**Task description**
Among the records that follow, find the line with "zienda del Nord" and the line with "Krone Kw 6.72 6". Set down those lines and all lines between them exactly, without adding anything.

**Entries shown**
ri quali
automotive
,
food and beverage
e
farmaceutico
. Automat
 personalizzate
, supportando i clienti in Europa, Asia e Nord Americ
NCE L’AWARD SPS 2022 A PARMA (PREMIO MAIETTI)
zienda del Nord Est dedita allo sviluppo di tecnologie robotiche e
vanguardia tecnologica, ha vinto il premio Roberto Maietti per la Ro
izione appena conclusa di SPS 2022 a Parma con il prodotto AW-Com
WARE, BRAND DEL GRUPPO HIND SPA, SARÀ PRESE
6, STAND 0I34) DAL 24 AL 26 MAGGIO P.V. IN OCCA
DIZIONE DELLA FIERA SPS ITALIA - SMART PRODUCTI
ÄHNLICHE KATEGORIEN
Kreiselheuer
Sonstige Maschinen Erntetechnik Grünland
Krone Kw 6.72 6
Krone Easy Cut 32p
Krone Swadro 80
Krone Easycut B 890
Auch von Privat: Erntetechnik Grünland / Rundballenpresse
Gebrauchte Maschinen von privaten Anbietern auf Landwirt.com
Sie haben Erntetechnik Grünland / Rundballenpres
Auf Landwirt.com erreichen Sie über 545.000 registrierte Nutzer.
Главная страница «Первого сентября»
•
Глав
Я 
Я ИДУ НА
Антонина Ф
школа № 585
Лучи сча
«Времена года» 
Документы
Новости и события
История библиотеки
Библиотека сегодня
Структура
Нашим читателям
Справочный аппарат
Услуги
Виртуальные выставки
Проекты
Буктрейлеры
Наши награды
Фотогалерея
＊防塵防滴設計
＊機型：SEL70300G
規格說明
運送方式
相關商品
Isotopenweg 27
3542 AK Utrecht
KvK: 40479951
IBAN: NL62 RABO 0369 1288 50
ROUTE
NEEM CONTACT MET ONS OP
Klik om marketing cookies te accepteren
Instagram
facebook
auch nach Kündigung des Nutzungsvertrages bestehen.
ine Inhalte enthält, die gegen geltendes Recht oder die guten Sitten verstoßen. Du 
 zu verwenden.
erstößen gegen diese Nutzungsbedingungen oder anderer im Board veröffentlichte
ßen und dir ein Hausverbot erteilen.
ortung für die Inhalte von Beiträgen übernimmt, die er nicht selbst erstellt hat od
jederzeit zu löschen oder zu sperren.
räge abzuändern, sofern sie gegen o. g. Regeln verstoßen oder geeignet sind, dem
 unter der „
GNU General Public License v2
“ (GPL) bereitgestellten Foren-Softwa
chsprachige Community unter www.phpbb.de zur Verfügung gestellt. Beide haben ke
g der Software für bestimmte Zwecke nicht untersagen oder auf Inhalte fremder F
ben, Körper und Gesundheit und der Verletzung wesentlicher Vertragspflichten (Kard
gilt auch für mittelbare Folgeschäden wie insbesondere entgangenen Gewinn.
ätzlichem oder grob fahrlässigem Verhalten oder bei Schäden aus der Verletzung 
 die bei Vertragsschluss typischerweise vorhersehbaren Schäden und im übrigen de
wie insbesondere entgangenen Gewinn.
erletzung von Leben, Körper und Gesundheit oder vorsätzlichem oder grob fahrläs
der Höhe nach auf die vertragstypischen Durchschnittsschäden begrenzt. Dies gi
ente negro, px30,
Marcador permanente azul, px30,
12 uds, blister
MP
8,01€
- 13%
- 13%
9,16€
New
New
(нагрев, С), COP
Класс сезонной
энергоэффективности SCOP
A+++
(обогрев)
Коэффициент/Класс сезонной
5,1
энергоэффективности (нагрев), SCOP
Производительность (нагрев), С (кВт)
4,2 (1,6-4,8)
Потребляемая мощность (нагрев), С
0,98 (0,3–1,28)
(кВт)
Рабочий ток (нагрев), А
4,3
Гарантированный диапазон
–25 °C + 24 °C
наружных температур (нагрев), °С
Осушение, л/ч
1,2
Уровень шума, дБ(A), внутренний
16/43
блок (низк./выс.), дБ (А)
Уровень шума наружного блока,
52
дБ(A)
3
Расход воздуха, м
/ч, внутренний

**Result**
zienda del Nord Est dedita allo sviluppo di tecnologie robotiche e
vanguardia tecnologica, ha vinto il premio Roberto Maietti per la Ro
izione appena conclusa di SPS 2022 a Parma con il prodotto AW-Com
WARE, BRAND DEL GRUPPO HIND SPA, SARÀ PRESE
6, STAND 0I34) DAL 24 AL 26 MAGGIO P.V. IN OCCA
DIZIONE DELLA FIERA SPS ITALIA - SMART PRODUCTI
ÄHNLICHE KATEGORIEN
Kreiselheuer
Sonstige Maschinen Erntetechnik Grünland
Krone Kw 6.72 6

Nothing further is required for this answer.